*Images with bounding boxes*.
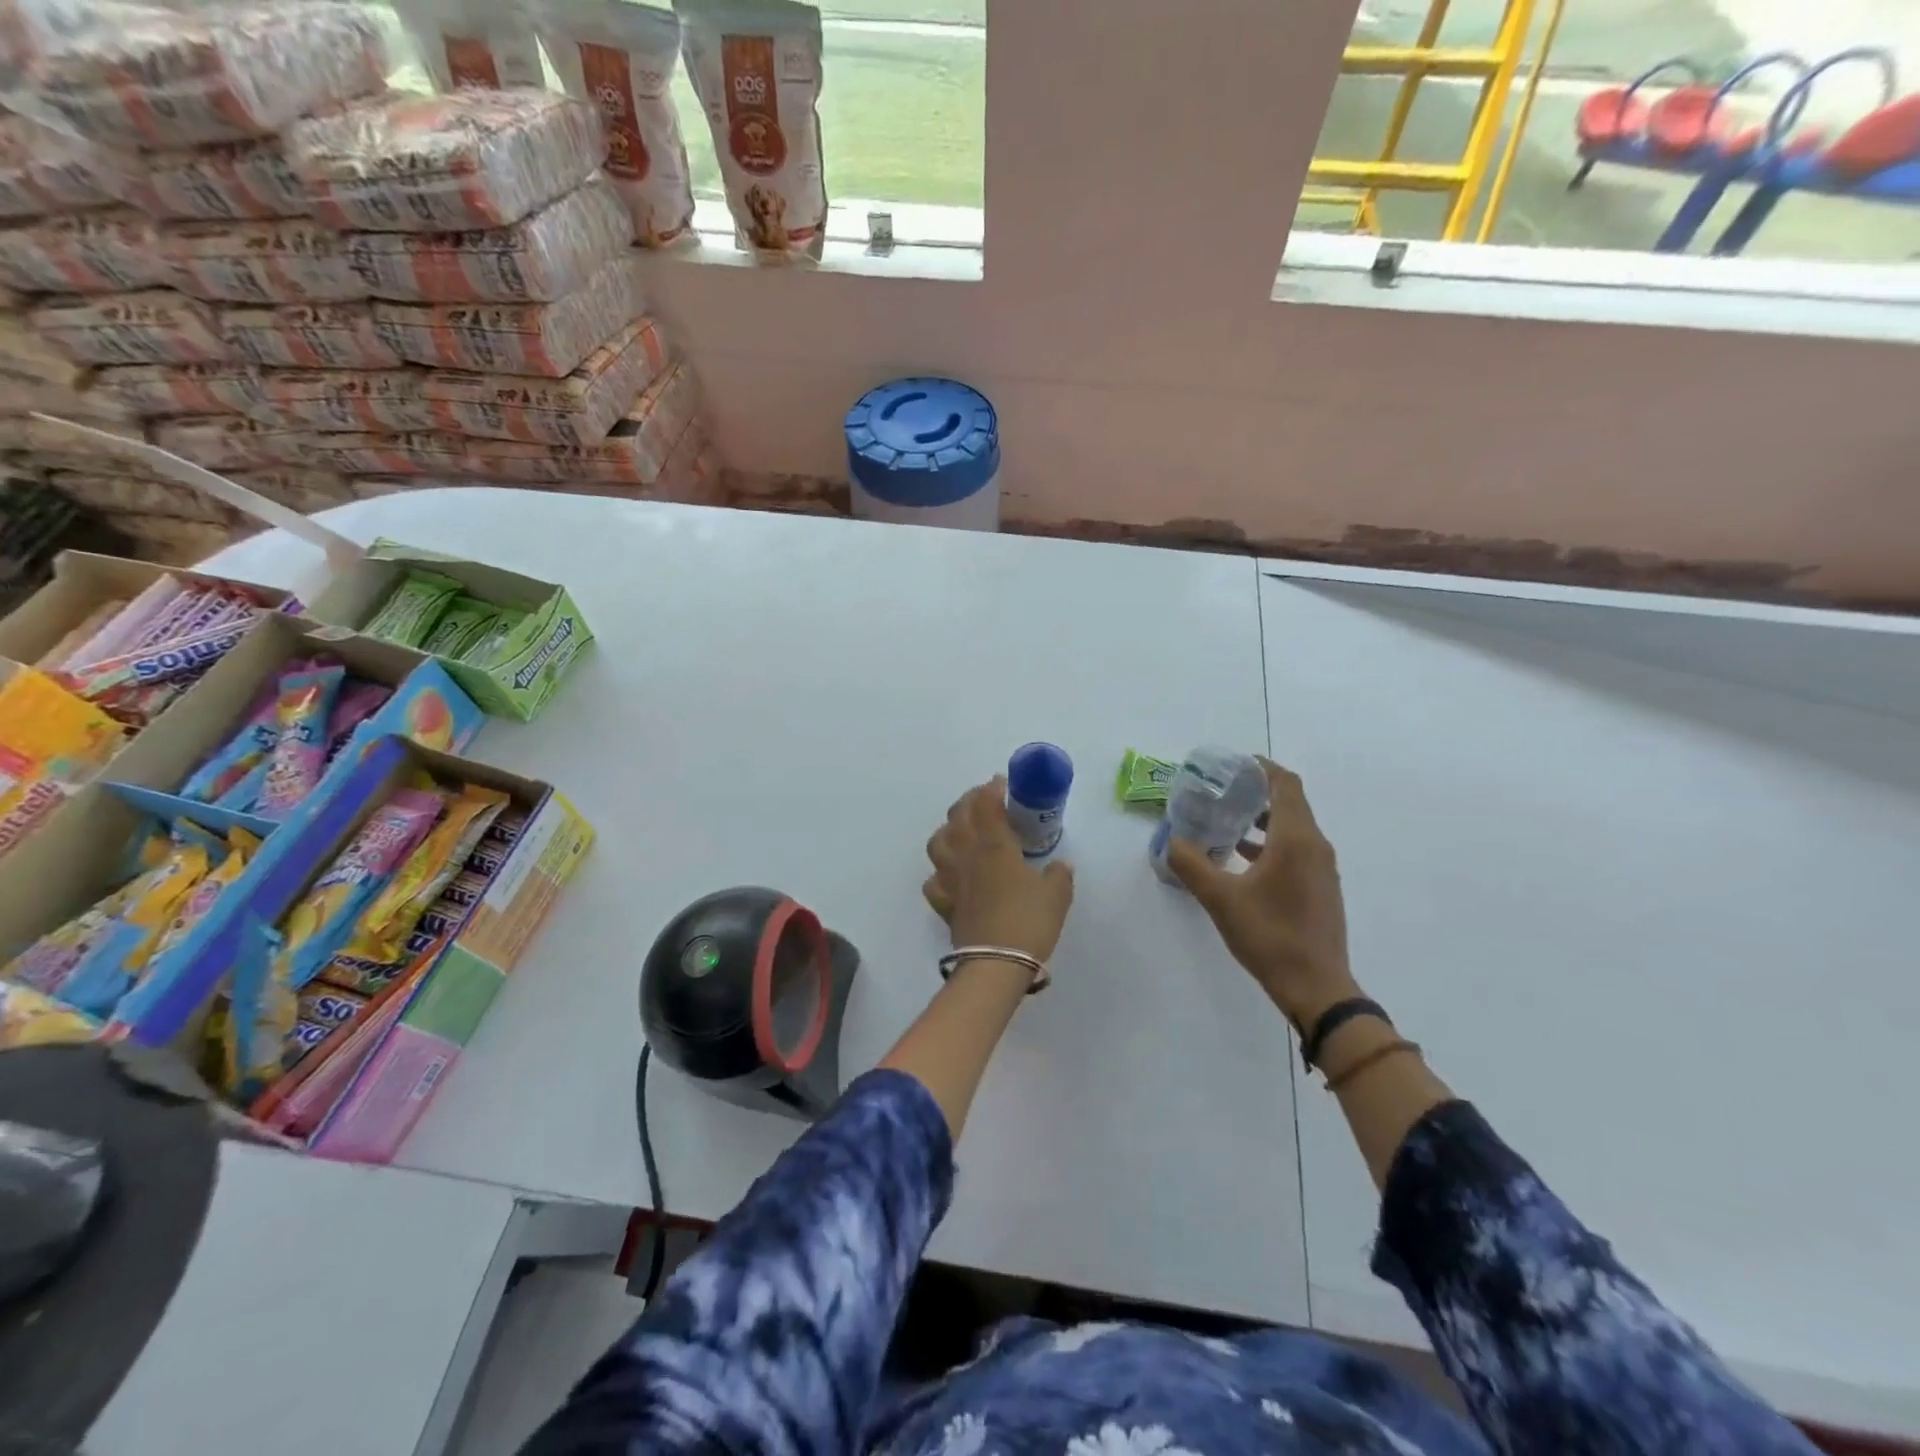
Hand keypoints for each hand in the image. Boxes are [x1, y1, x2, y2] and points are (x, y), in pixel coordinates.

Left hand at [923, 776, 1074, 963]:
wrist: (997, 963)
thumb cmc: (1029, 922)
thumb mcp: (1057, 895)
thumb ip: (1059, 874)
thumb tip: (1061, 866)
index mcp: (995, 846)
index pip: (986, 805)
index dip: (992, 789)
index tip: (1001, 783)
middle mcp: (968, 855)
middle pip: (958, 816)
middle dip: (970, 801)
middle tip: (984, 801)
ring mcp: (951, 878)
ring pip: (938, 842)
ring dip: (948, 829)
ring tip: (962, 831)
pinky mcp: (944, 902)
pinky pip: (934, 880)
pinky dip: (940, 872)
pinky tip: (951, 874)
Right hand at [1166, 758, 1357, 1027]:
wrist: (1317, 987)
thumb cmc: (1269, 935)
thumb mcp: (1220, 899)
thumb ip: (1191, 864)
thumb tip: (1172, 840)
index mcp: (1296, 839)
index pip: (1285, 784)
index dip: (1261, 768)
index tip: (1232, 765)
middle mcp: (1315, 846)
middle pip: (1291, 802)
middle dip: (1257, 791)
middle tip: (1221, 791)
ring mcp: (1322, 869)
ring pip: (1294, 827)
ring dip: (1263, 818)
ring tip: (1227, 821)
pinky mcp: (1321, 888)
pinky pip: (1297, 849)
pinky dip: (1272, 842)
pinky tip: (1243, 858)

*TASK BRIEF*.
In the answer, the data should reappear exactly, with no pictures.

*EXERCISE RESULT*.
Hand keypoints for each hand in the image. Boxes are [x1, y1, x2, y2] and points are (x, y), in pixel coordinates.

Left hand at [923, 776, 1074, 963]:
wrist: (997, 963)
thumb cmc: (1029, 922)
thumb mcp: (1057, 895)
thumb ip: (1059, 874)
thumb tip: (1061, 866)
index mcp: (995, 846)
index pip: (986, 805)
index dip: (992, 789)
index tip: (1001, 783)
middle mcp: (968, 855)
middle pip: (958, 816)
middle dip: (970, 801)
middle tip: (984, 801)
ring mcp: (951, 878)
ring pip: (938, 842)
ring dip: (948, 829)
ring tip: (962, 831)
pinky mcp: (944, 902)
pinky pip: (934, 880)
pinky dip: (940, 872)
pinky tip: (951, 874)
Right hand at [1166, 758, 1357, 1027]:
wrist: (1317, 987)
thumb cmc: (1269, 935)
thumb mcp: (1220, 899)
thumb ip: (1191, 864)
thumb tip: (1172, 840)
index mcp: (1296, 839)
index pip: (1285, 784)
index dip: (1261, 768)
index tip: (1232, 765)
middle mcp: (1315, 846)
middle pip: (1291, 802)
middle dip: (1257, 791)
middle tip: (1221, 791)
ring mcp: (1322, 869)
ring pip: (1294, 827)
ring dip: (1263, 818)
ring tip: (1227, 821)
pinky mcp: (1321, 888)
pinky pip: (1297, 849)
pinky dip: (1272, 842)
pinky tip: (1243, 858)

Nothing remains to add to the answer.